Aim of the task - Render each line of the material below as a JSON list of strings, one string per line, omitting blank lines. Leave the pictures out of the answer.

Source material -
*****
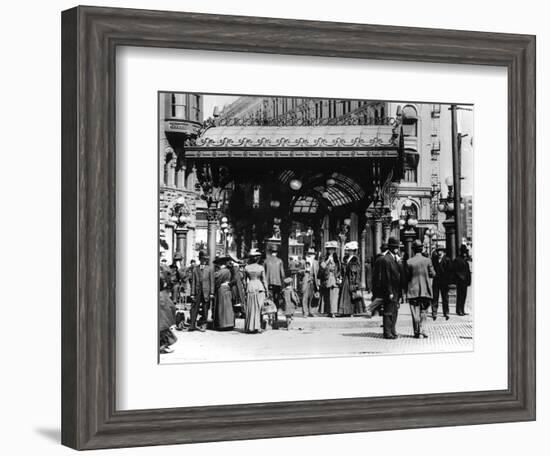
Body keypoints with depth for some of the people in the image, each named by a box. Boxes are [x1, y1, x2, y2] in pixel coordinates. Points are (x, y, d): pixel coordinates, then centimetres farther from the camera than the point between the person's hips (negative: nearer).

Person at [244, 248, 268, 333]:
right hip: (260, 288, -1)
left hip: (250, 288, 1)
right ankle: (257, 327, 2)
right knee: (258, 308, 4)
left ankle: (249, 327, 7)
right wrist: (266, 290, 8)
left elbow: (245, 279, 6)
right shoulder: (261, 268, -2)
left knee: (250, 308, 6)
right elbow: (264, 280, 0)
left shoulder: (247, 268, 1)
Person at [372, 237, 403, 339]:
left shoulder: (394, 258, 14)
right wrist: (389, 292, -20)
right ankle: (387, 333, 1)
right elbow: (386, 278, -19)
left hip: (395, 291, 10)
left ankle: (392, 331, 24)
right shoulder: (385, 260, -16)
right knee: (389, 311, -5)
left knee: (394, 311, 15)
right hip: (389, 291, -10)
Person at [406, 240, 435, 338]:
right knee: (423, 311, 13)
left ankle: (417, 332, 3)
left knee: (415, 312, 4)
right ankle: (421, 330, 4)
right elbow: (432, 274, -2)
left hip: (413, 290, -1)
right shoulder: (427, 260, -5)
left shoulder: (409, 262, -7)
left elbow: (407, 276, -4)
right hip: (425, 289, 1)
*****
Output below -
[
  "Body keypoints with depth for some of the people in the image, each named by a box. Boxes are [x1, y1, x2, y2] in pixel coordinates. Points are (x, y, d): pixel coordinates, then centimetres farther from the camera than the point between the person's hips (negative: nearer).",
  "Person at [244, 248, 268, 333]:",
  "right hip: (260, 288, -1)",
  "left hip: (250, 288, 1)",
  "right ankle: (257, 327, 2)",
  "right knee: (258, 308, 4)",
  "left ankle: (249, 327, 7)",
  "right wrist: (266, 290, 8)",
  "left elbow: (245, 279, 6)",
  "right shoulder: (261, 268, -2)",
  "left knee: (250, 308, 6)",
  "right elbow: (264, 280, 0)",
  "left shoulder: (247, 268, 1)",
  "Person at [372, 237, 403, 339]:",
  "left shoulder: (394, 258, 14)",
  "right wrist: (389, 292, -20)",
  "right ankle: (387, 333, 1)",
  "right elbow: (386, 278, -19)",
  "left hip: (395, 291, 10)",
  "left ankle: (392, 331, 24)",
  "right shoulder: (385, 260, -16)",
  "right knee: (389, 311, -5)",
  "left knee: (394, 311, 15)",
  "right hip: (389, 291, -10)",
  "Person at [406, 240, 435, 338]:",
  "right knee: (423, 311, 13)",
  "left ankle: (417, 332, 3)",
  "left knee: (415, 312, 4)",
  "right ankle: (421, 330, 4)",
  "right elbow: (432, 274, -2)",
  "left hip: (413, 290, -1)",
  "right shoulder: (427, 260, -5)",
  "left shoulder: (409, 262, -7)",
  "left elbow: (407, 276, -4)",
  "right hip: (425, 289, 1)"
]